Expected behavior on portrait images?
Hi, I was experimenting with integrating the VGGT code into my custom training pipeline, and I noticed some strange behavior when running the model on portrait images.
Specifically, I passed the same portrait image through the aggregator and then into either the depth head or the point head. I followed the sample code to obtain the intrinsics matrix by extrinsic, intrinsic = pose_encoding_to_extri_intri(pose_enc, images.shape[-2:]). After unprojecting the depth map to a point cloud, I noticed that the aspect ratio of the point cloud looks incorrect, and it does not line up with the point cloud obtained from the point head (red and yellow points respectively).

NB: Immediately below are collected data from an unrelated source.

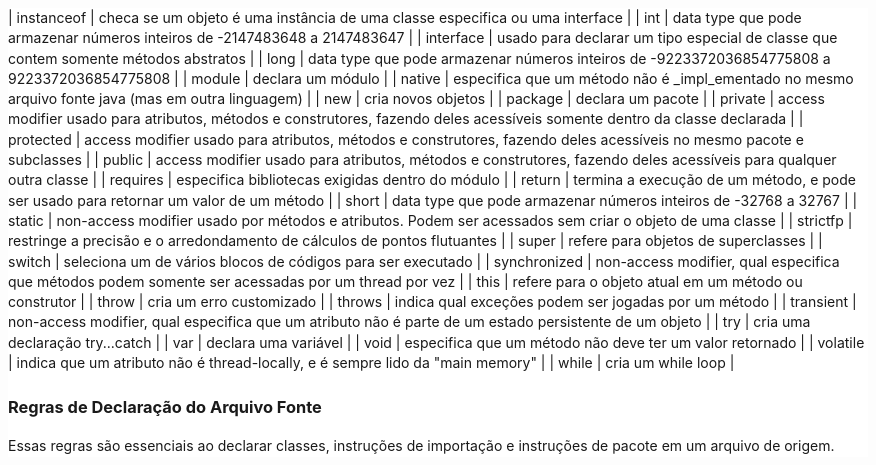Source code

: | instanceof   | checa se um objeto é uma instância de uma classe especifica ou uma interface                                              |
| int          | data type que pode armazenar números inteiros de -2147483648 a 2147483647                                                 |
| interface    | usado para declarar um tipo especial de classe que contem somente métodos abstratos                                       |
| long         | data type que pode armazenar números inteiros de -9223372036854775808 a 9223372036854775808                               |
| module       | declara um módulo                                                                                                         |
| native       | especifica que um método não é _impl_ementado no mesmo arquivo fonte java (mas em outra linguagem)                        |
| new          | cria novos objetos                                                                                                        |
| package      | declara um pacote                                                                                                         |
| private      | access modifier usado para atributos, métodos e construtores, fazendo deles acessíveis somente dentro da classe declarada |
| protected    | access modifier usado para atributos, métodos e construtores, fazendo deles acessíveis no mesmo pacote e subclasses       |
| public       | access modifier usado para atributos, métodos e construtores, fazendo deles acessíveis para qualquer outra classe         |
| requires     | especifica bibliotecas exigidas dentro do módulo                                                                          |
| return       | termina a execução de um método, e pode ser usado para retornar um valor de um método                                     |
| short        | data type que pode armazenar números inteiros de -32768 a 32767                                                           |
| static       | non-access modifier usado por métodos e atributos. Podem ser acessados sem criar o objeto de uma classe                   |
| strictfp     | restringe a precisão e o arredondamento de cálculos de pontos flutuantes                                                  |
| super        | refere para objetos de superclasses                                                                                       |
| switch       | seleciona um de vários blocos de códigos para ser executado                                                               |
| synchronized | non-access modifier, qual especifica que métodos podem somente ser acessadas por um thread por vez                        |
| this         | refere para o objeto atual em um método ou construtor                                                                     |
| throw        | cria um erro customizado                                                                                                  |
| throws       | indica qual exceções podem ser jogadas por um método                                                                      |
| transient    | non-access modifier, qual especifica que um atributo não é parte de um estado persistente de um objeto                    |
| try          | cria uma declaração try...catch                                                                                           |
| var          | declara uma variável                                                                                                      |
| void         | especifica que um método não deve ter um valor retornado                                                                  |
| volatile     | indica que um atributo não é thread-locally, e é sempre lido da "main memory"                                             |
| while        | cria um while loop                                                                                                        |

### Regras de Declaração do Arquivo Fonte

Essas regras são essenciais ao declarar classes, instruções de importação e instruções de pacote em um arquivo de origem.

If I transposed the image so that it is in landscape before passing it into the model, then output point clouds from the two heads do line up correctly.
Moreover, even though the point cloud from the point head in the first case (portrait) looks plausible, it does not align very well with the ground truth point cloud I have, while both point clouds from the second case (transposed to landscape) align with the ground truth much better.

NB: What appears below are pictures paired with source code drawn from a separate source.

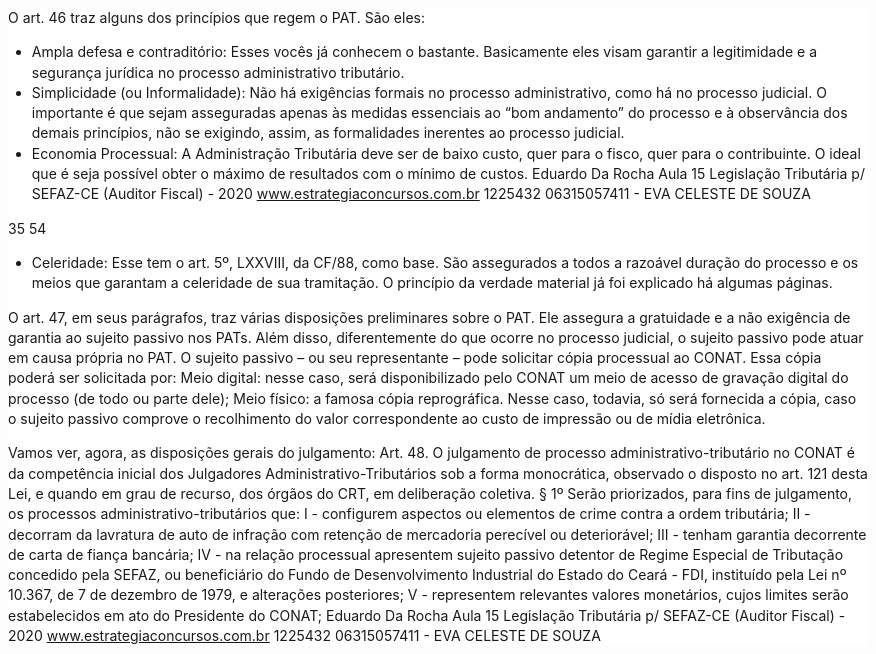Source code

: O art. 46 traz alguns dos princípios que regem o PAT. São eles:
- Ampla defesa e contraditório: Esses vocês já conhecem o bastante. Basicamente eles visam garantir a legitimidade e a segurança jurídica no processo administrativo tributário.
- Simplicidade  (ou  Informalidade): Não  há exigências  formais  no processo  administrativo, como há no processo judicial. O importante é que sejam asseguradas apenas às medidas essenciais ao “bom andamento” do processo e à observância dos demais princípios, não se exigindo, assim, as formalidades inerentes ao processo judicial.
- Economia Processual: A Administração Tributária deve ser de baixo custo, quer para o fisco, quer para o contribuinte. O ideal que é seja possível obter o máximo de resultados com o mínimo de custos.
Eduardo Da Rocha
Aula 15
Legislação Tributária p/ SEFAZ-CE (Auditor Fiscal) - 2020 www.estrategiaconcursos.com.br 1225432
06315057411 - EVA CELESTE DE SOUZA 







35
54
- Celeridade: Esse  tem  o art.  5º,  LXXVIII,  da  CF/88,  como  base.  São  assegurados  a  todos  a razoável duração do processo e os meios que garantam a celeridade de sua tramitação.
O princípio da verdade material já foi explicado há algumas páginas.

O art. 47, em seus parágrafos, traz várias disposições preliminares sobre o PAT.
Ele assegura a gratuidade e a não exigência de garantia ao sujeito passivo nos PATs. Além disso,  diferentemente  do  que  ocorre  no  processo  judicial,  o  sujeito  passivo  pode  atuar  em  causa própria no PAT.
O  sujeito  passivo – ou  seu  representante – pode  solicitar  cópia  processual  ao  CONAT.  Essa cópia poderá ser solicitada por:
Meio  digital: nesse  caso,  será  disponibilizado  pelo  CONAT  um meio  de  acesso  de  gravação digital do processo (de todo ou parte dele);
Meio físico: a famosa cópia reprográfica. Nesse caso, todavia, só será fornecida a cópia, caso o sujeito passivo comprove o recolhimento do valor correspondente ao custo de impressão ou de mídia eletrônica.

Vamos ver, agora, as disposições gerais do julgamento:
Art. 48. O julgamento de processo administrativo-tributário no CONAT é da competência inicial  dos  Julgadores  Administrativo-Tributários  sob  a  forma  monocrática,  observado  o disposto  no  art.  121  desta  Lei,  e  quando  em  grau  de  recurso,  dos  órgãos do  CRT,  em deliberação coletiva.
§ 1º Serão priorizados,  para fins de julgamento, os processos administrativo-tributários que:
I - configurem aspectos ou elementos de crime contra a ordem tributária;
II - decorram da lavratura de auto de infração com retenção de mercadoria perecível ou deteriorável;
III - tenham garantia decorrente de carta de fiança bancária;
IV - na  relação  processual  apresentem  sujeito  passivo  detentor  de  Regime  Especial  de Tributação   concedido   pela   SEFAZ,   ou   beneficiário   do   Fundo   de   Desenvolvimento Industrial  do  Estado  do  Ceará - FDI,  instituído  pela  Lei  nº  10.367,  de  7  de  dezembro  de 1979, e alterações posteriores;
V - representem relevantes valores monetários, cujos limites serão estabelecidos em ato do Presidente do CONAT;
Eduardo Da Rocha
Aula 15
Legislação Tributária p/ SEFAZ-CE (Auditor Fiscal) - 2020 www.estrategiaconcursos.com.br 1225432
06315057411 - EVA CELESTE DE SOUZA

I'm wondering if this is the expected behavior and that I should ensure all input image are in landscape, or if it might be caused by some other bug in my code. Thanks!
Met the similar problem, seems like during training the dataloader forces images to be in landscape (https://github.com/facebookresearch/vggt/blob/training/training/data/datasets/co3d.py). Is this true for all datasets?
Maybe it's the intrinsic error from the camera head.